• **Task**: Find where "picture frame [339,148,432,277]" occurs in the data below, and retype that line and every later line exactly.

Records drawn from a dataset
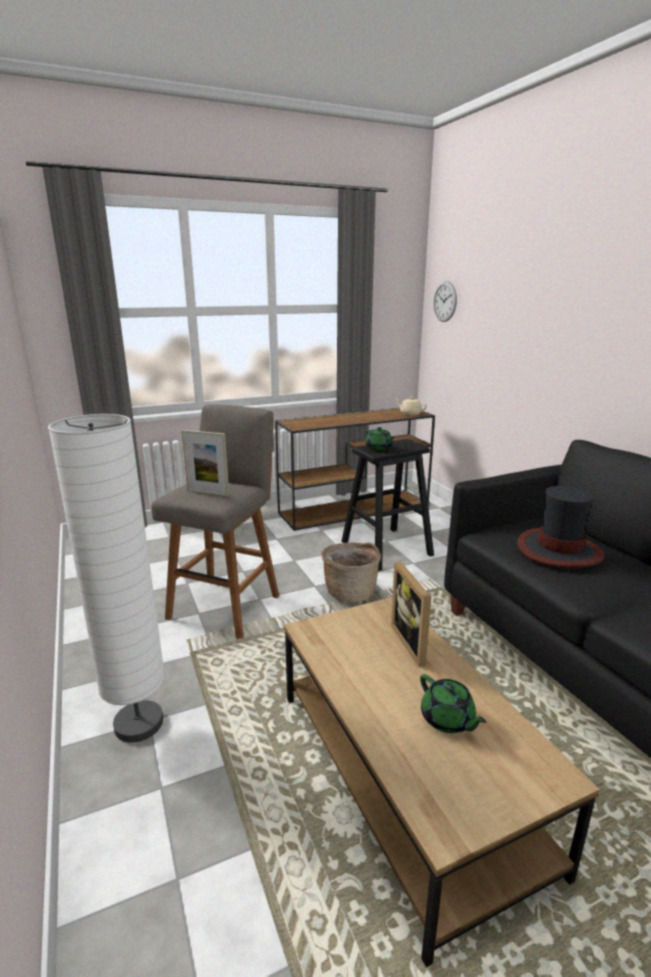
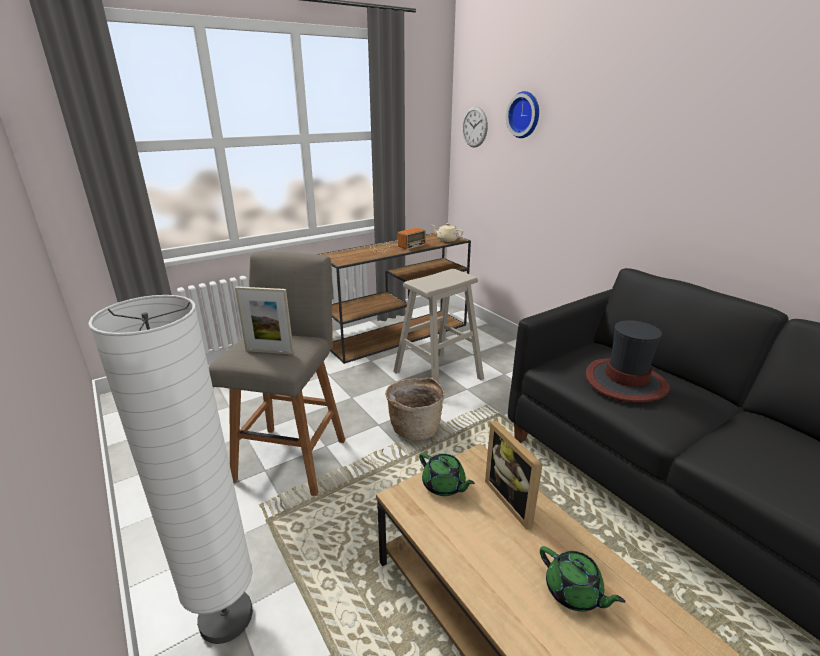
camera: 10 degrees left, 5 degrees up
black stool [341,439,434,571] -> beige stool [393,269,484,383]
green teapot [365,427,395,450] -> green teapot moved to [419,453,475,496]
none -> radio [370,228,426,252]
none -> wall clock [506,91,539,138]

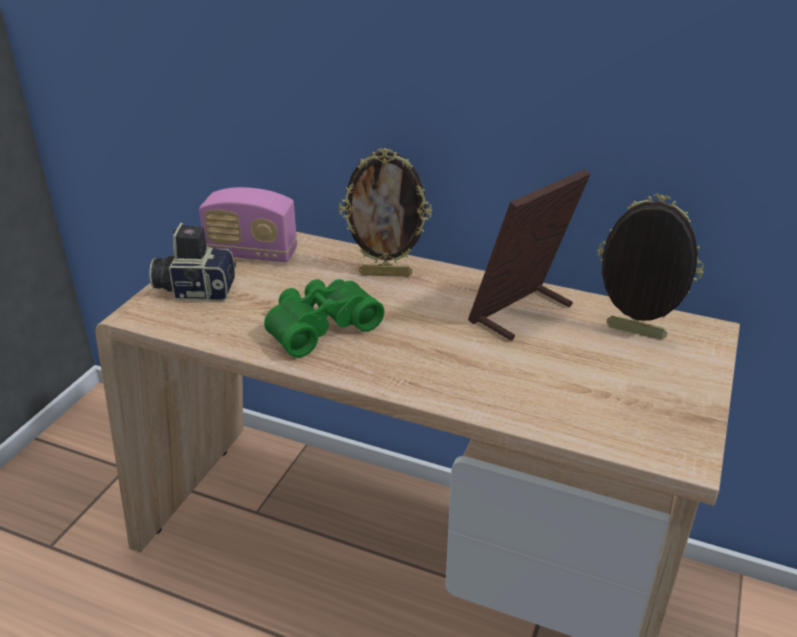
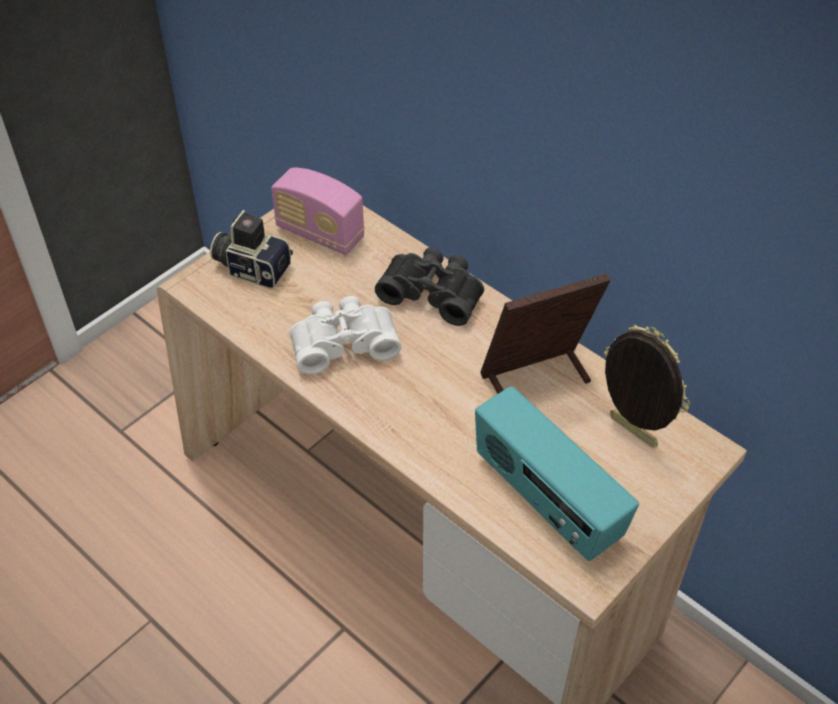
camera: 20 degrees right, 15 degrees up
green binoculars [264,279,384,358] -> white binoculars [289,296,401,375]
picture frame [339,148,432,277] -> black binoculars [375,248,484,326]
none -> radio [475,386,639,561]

• **Answer for this exercise**:
picture frame [339,148,432,277] -> black binoculars [375,248,484,326]
none -> radio [475,386,639,561]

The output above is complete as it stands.